Depending on how severe the condition is, there are different symptoms of cystic fibrosis. These include:
- Long-lasting coughing up sputum)
- Intolerance to exercise
- Lung infections repeatedly
- Inflamed nasal passages
- Chronic sinusitis
As time goes on, these symptoms can get better or worse, even in the same person. Some people might not start showing symptoms until they are teenagers or adults. It is best to seek immediate help in the case of this disease.
In bronchitis, the bronchial tube becomes irritated or inflamed. The membrane of the respiratory tube may produce excessive amounts of mucus to cover the area, which results in inflammation. All this makes breathing a very arduous task to carry out.
You can have acute or chronic bronchitis, but the two variants differ significantly. Symptoms include headaches, runny nose, throat pain, and fatigue. They occasionally continue for a very long time. If the symptoms persist for at least three months, it becomes chronic bronchitis.
Although there is no known treatment for chronic bronchitis, there are still several drugs that can aid with symptom relief. To prevent your symptoms from aggravating, it’s crucial to stay away from smoking and smoke-filled areas, as the smoke particles only make it worse.
Emphysema is a kind of chronic obstructive pulmonary disease (COPD) that develops when the lungs’ capillary sacs (alveoli) become less elastic. The function of these alveoli is to expand, contract, and stretch, allowing air to flow into or out of them. If you have emphysema, your lungs’ ability to transfer oxygen from the air you inhale into your blood diminishes air sacs sustain damage and eventually die off.
Emphysema has no apparent symptoms other than breathlessness and often develops gradually. However, it can be present for many years without showing any signs. Some causes of emphysema can be:
- Cigarette smoke
- Air toxicity
- Dust and chemical fumes
It can begin after prolonged exposure to other contaminants and chemicals, in addition to smoking, which is one of the main contributors. Additionally, emphysema risk factors include age and obesity as well.

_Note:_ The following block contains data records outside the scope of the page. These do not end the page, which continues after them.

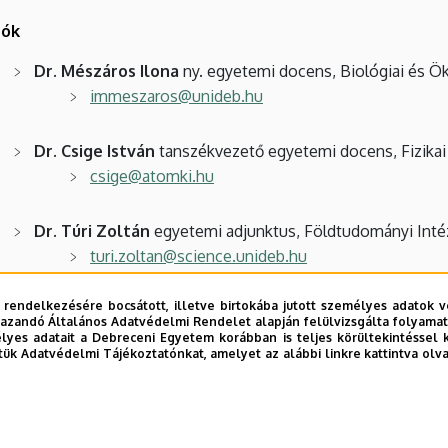
tók
Dr. Mészáros Ilona
ny. egyetemi docens, Biológiai és Ök
immeszaros@unideb.hu
Dr. Csige István
tanszékvezető egyetemi docens, Fizikai
csige@atomki.hu
Dr. Túri Zoltán
egyetemi adjunktus, Földtudományi Inté
turi.zoltan@science.unideb.hu
 rendelkezésére bocsátott, illetve birtokába jutott személyes adatok v
Dr. Lihi Norbert
egyetemi docens, Kémiai Intézet
azandó Általános Adatvédelmi Rendelet alapján felülvizsgálta folyamata
lihi.norbert@science.unideb.hu
yes adatait a Debreceni Egyetem korábban is teljes körültekintéssel 
tük Adatvédelmi Tájékoztatónkat, amelyet az alábbi linkre kattintva olv
Dr. Boros Zoltán
egyetemi docens, Matematikai Intézet
zboros@science.unideb.hu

Pulmonary hypertension is when the blood vessels connecting the heart and lungs are under too much pressure. It causes arteries in the lungs to build more muscle on their inner walls, become rigid, and restrict flow. Simply put, pulmonary hypertension is increased blood pressure in the lungs. Pulmonary hypertension only affects the blood vessels between your heart and lungs, compared to typical high blood pressure, which impacts all the blood vessels in your body.
In the early stages of the disease, pulmonary hypertension shares symptoms with other illnesses, for instance, breathing issues and fatigue. It sometimes delays diagnosis until the onset of more serious symptoms, such as faintness, chest pain, ankle swelling, or palpitations.
Numerous environmental factors and lifestyle choices have an impact on our health. Since these have a profound impact on lung health, being aware will help us take steps to avoid anything that might have a long-term negative impact on your well-being. So visit your general physician for regular checkups every year to keep risks at bay.